Mi primo me señaló la casa: “Esa es”. Lo siguiente que dijo me llegó a los oídos en una vibración tenebrosa, dejándome paralizado: “No eres capaz de entrar”.
La puerta estaba desportillada y cedió limpiamente. Dentro olía a cerrado, a podredumbre, humedad, orina y mil cosas desagradables más. La luz anaranjada del atardecer se filtraba por la ventana medio cerrada, lo justo para vislumbrar las siluetas de los escasos muebles que aún no se había llevado nadie. Me temblaba el cuerpo entero. Mi primo, situado justo detrás de mí, dijo: “Ve tú delante”. A lo lejos se oía el trasiego de los coches, un ladrido extraviado y el eco de las voces felices de los demás niños jugando. Cómo los envidiaba en aquel momento.

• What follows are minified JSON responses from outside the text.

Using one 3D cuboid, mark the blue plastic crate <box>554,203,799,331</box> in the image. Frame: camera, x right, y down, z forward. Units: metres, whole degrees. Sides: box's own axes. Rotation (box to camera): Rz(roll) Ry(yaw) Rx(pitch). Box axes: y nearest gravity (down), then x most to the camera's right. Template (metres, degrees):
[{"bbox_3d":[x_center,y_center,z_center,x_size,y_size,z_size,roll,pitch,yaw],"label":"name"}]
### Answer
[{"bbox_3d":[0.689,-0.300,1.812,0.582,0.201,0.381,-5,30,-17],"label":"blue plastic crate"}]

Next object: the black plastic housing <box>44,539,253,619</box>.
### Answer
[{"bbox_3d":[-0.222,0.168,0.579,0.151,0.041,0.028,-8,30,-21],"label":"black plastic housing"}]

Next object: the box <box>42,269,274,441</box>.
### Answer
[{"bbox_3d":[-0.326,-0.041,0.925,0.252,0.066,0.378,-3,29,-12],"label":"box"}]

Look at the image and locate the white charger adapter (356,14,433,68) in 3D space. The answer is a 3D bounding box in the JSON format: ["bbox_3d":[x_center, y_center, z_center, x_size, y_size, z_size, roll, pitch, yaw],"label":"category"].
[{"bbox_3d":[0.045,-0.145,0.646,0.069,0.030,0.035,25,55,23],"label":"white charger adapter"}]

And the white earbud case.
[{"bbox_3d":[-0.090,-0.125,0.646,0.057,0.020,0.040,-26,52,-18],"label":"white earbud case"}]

Conseguí avanzar unos pasos. Estábamos en un salón desierto en el que únicamente quedaban unas cortinas deshilachadas y dos sillas desvencijadas. Desde el salón, a través de un corredor, se accedía a las habitaciones que en su día fueron dos dormitorios, una cocina y un baño. “Vámonos”, susurré, “estoy muerto de miedo”.

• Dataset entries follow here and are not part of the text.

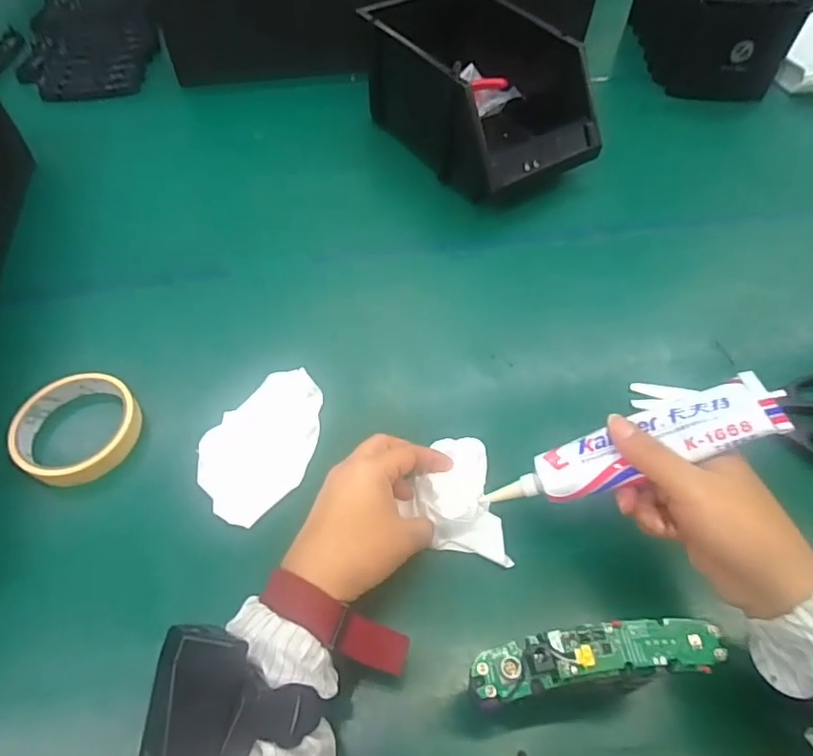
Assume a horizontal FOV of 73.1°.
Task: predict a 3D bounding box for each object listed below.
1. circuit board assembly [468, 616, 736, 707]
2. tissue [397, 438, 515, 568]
[{"bbox_3d":[0.089,0.133,0.261,0.116,0.016,0.026,-5,56,-4],"label":"circuit board assembly"},{"bbox_3d":[0.032,0.085,0.380,0.059,0.026,0.090,-9,56,-6],"label":"tissue"}]

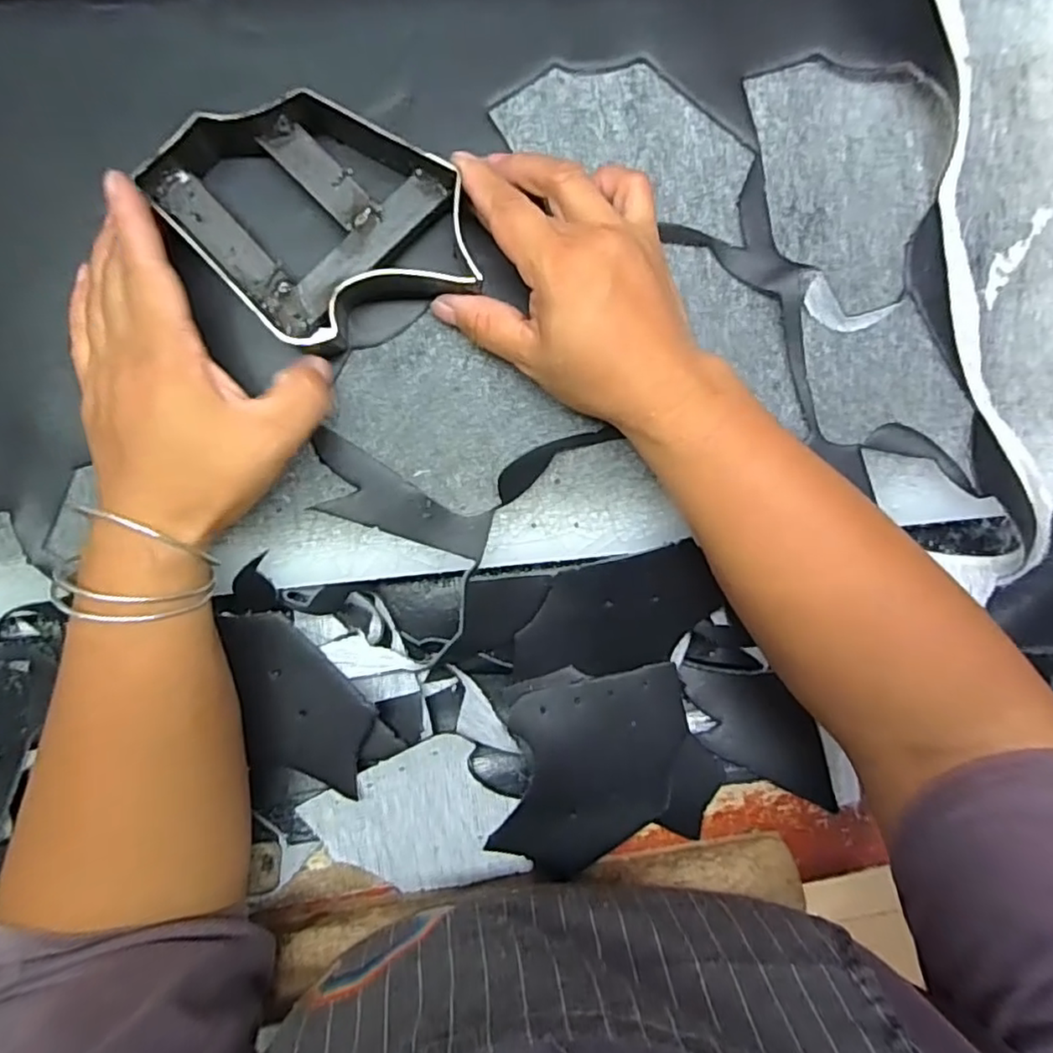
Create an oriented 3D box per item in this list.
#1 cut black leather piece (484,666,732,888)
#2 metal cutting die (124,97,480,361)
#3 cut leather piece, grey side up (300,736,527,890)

--Espera –dijo él--. ¿has escuchado eso?
Desde la estancia del fondo nos llegó un susurro apagado. Pensé que se me iba a parar el corazón. Reuniendo todo el coraje que teníamos, atravesamos el corredor dando pasos cortos y muy espaciados, agarrados el uno al otro, maldiciéndonos en nuestro interior por tamaña estupidez. El susurro había mutado en un siseo cuyo eco me helaba la sangre. Nos dirigimos a la fuente desde donde llegaba el sonido. El suelo estaba sucio y pringoso. Nos armamos de valor y empujamos la puerta del fondo lentamente.

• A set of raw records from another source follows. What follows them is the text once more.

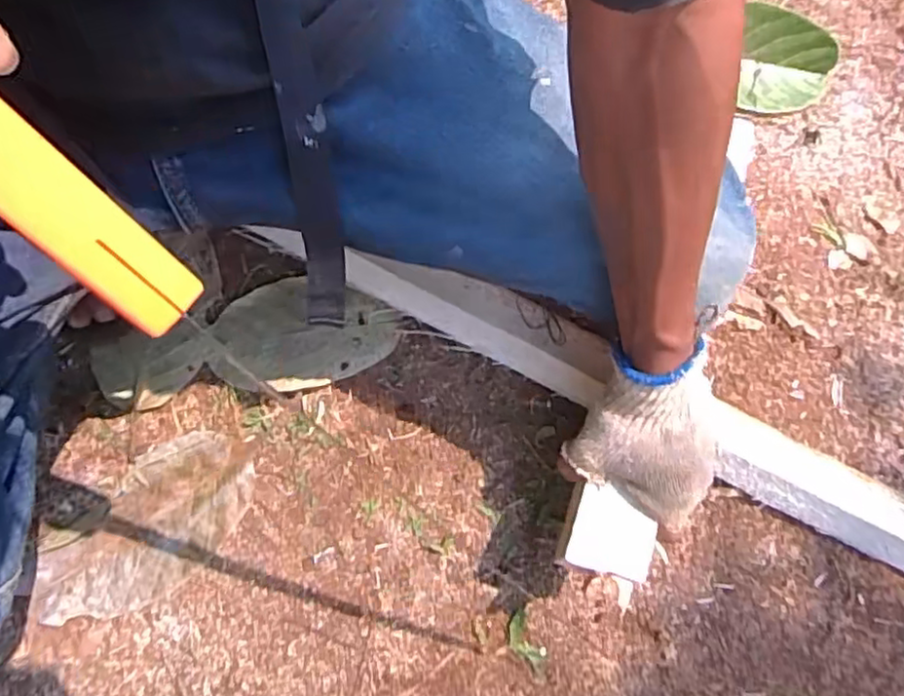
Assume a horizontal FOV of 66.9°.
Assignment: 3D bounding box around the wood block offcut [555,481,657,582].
[{"bbox_3d":[0.108,0.126,0.468,0.060,0.013,0.055,14,77,4],"label":"wood block offcut"}]

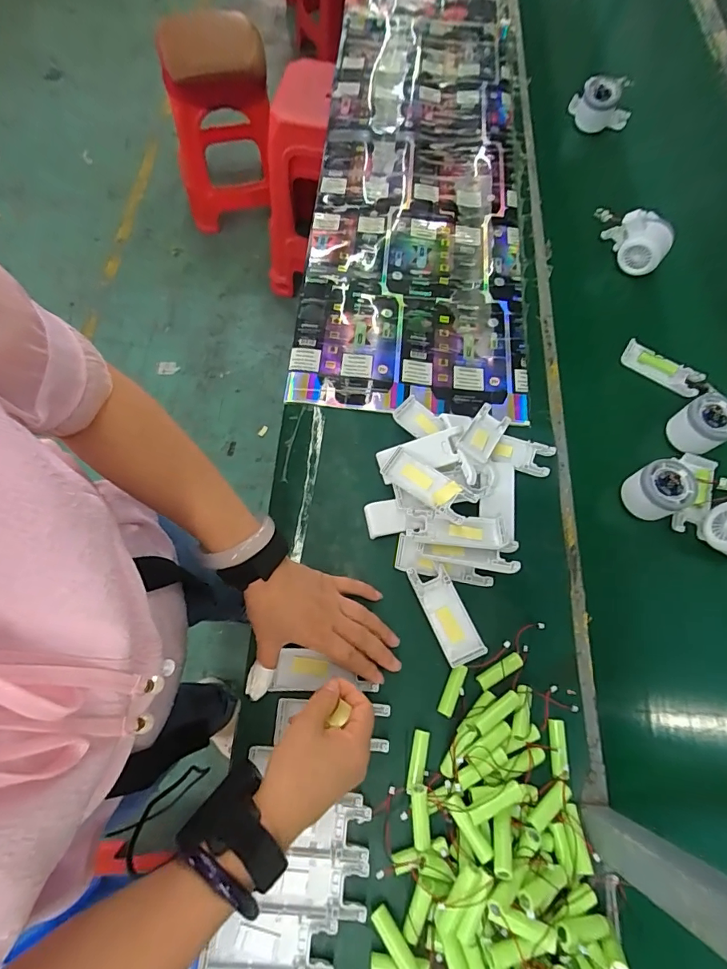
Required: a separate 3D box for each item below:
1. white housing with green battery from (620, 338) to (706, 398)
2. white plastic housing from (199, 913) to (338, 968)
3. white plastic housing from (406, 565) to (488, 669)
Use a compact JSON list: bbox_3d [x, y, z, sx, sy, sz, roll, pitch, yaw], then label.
[{"bbox_3d":[0.404,-0.156,0.608,0.106,0.022,0.034,30,70,11],"label":"white housing with green battery"},{"bbox_3d":[-0.075,0.375,0.362,0.101,0.009,0.038,5,67,0],"label":"white plastic housing"},{"bbox_3d":[0.086,0.134,0.467,0.040,0.018,0.103,-21,69,-10],"label":"white plastic housing"}]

Sentí cómo todo se detenía a mi alrededor. Una haz de luz se filtraba por un ventanuco sucio y caía en diagonal sobre un jergón en el que una figura esquelética yacía inerme. De su brazo izquierdo pendía una jeringuilla. Un hilo de sangre se había deslizado hasta la punta de los dedos. Tenía los ojos cerrados y la boca abierta, por la que emitía aquel siseo de animal repulsivo. “Vámonos”, gritó mi primo, y empezó a correr. Durante un segundo me quedé inmóvil, observando aquel cuerpo escuálido rodeado de suciedad y tristeza, incapaz de correr. Entonces, se me apareció con claridad la figura de un anciano vestido de negro, de pie junto a la cama. Me miró con unos ojos vacíos y lóbregos como un pozo sin fondo. Unos ojos que jamás he olvidado. Se llevó el dedo índice de la mano derecha a los labios y pude ver --como veo la mano que escribe esto ahora-- al espectro sentándose a los pies de la cama, mirando ahora al moribundo con una expresión de pena infinita en el rostro vaporoso.
Corrí despavorido, tropezándome y cayendo varias veces, sintiendo el aliento helado de la muerte sobre mi nuca a cada paso, hasta conseguir salir de aquella casa.
Lo último que vi, antes de que todo se desvaneciera, fueron los ojos desconsolados del anciano vestido de negro.